1. Just when they were starting to live down their “Coke capital of the world” reputation…

  2. Joe

    Because “cocaine” isn’t retro enough.

  3. This must be what it’s like in Beverly Hiills–Brooklyn Decker photobombs all the time.

  4. “Hey 300! When’re ya gonna make another good movie?”

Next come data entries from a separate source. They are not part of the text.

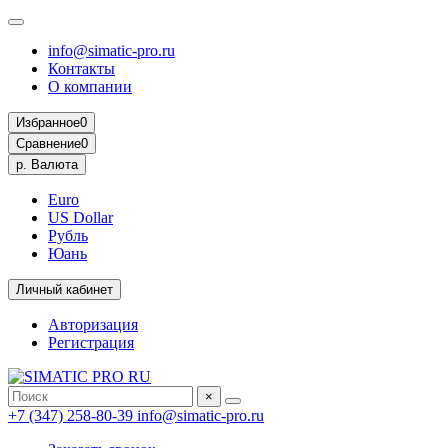
info@simatic-pro.ru
Контакты
О компании
Избранное
0
Сравнение
0
р.
Валюта
Euro
US Dollar
Рубль
Юань
Личный кабинет
Авторизация
Регистрация
×
+7 (347) 258-80-39
info@simatic-pro.ru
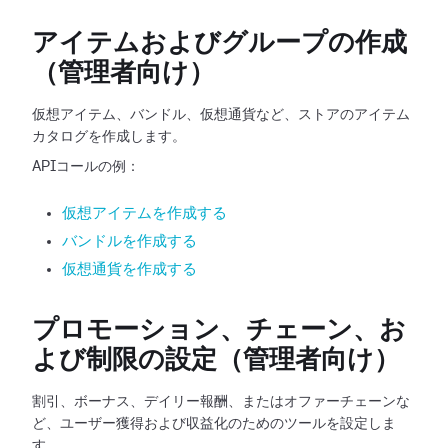
アイテムおよびグループの作成
（管理者向け）
仮想アイテム、バンドル、仮想通貨など、ストアのアイテム
カタログを作成します。
APIコールの例：
仮想アイテムを作成する
バンドルを作成する
仮想通貨を作成する
プロモーション、チェーン、お
よび制限の設定（管理者向け）
割引、ボーナス、デイリー報酬、またはオファーチェーンな
ど、ユーザー獲得および収益化のためのツールを設定しま
す。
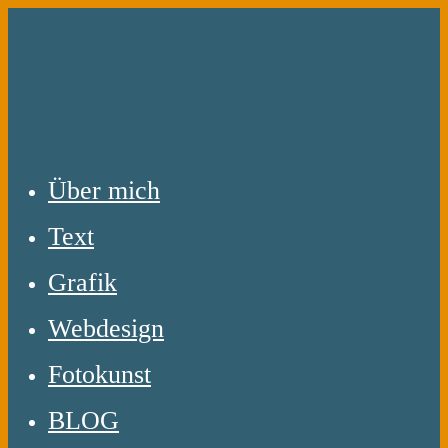
Zum
Inhalt
springen
Über mich
Text
Grafik
Webdesign
Fotokunst
BLOG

    • He doesn’t make movies anymore. His new career is showing up places where he thinks he might run across some paparazzi so they’ll take his picture and everyone will think he still makes movies.

  5. Jade

    Thank you, Gerard, for displaying to us exactly how far the mighty can fall.

  6. Joaquin ingles

    I knew Pablo Escobar’s death was faked.

  7. The Brown Streak

    That’s one way to attract a Lohan.

  8. SupaDupa

    He got so much “service” out there they gave him a t-shirt….Nice!

  9. Crissy

    That’s one happy customer!

  10. lily

    He has really aged himself with all the drugs

  11. Swearin

    Is this like how some people stump for Real California Cheese over the Wisconsin stuff? Except for cocaine, not cheese…although both taste great.

  12. journalschism

    “Hey, Gerry, come back! My sister’s mouth is still in the shape of your c*ck!”

  13. cc

    Oh good, the guy giving me a quote on a new deck finally showed up.

  14. El Jefe

    Colombia, how appropriate considering he is responsible for about 20% of their GDP.

  15. tlmck

    Not shown: The person run over by the silver SUV.

  16. I think the only thing on the wagon is the dirty needle he lost as he fell off.

  17. HawaiianZ

    “I bought 2 kilos and all I got was this free shirt!”

  18. Trustician

    That woman is a dealer who just realized all six of her kids are going to college.

  19. “I am one… wild and cur-azy guy…”

  20. dinosaurland

    Did he time travel? Because I swear that’s Kirsten Dunst circa 1999 in that SUV.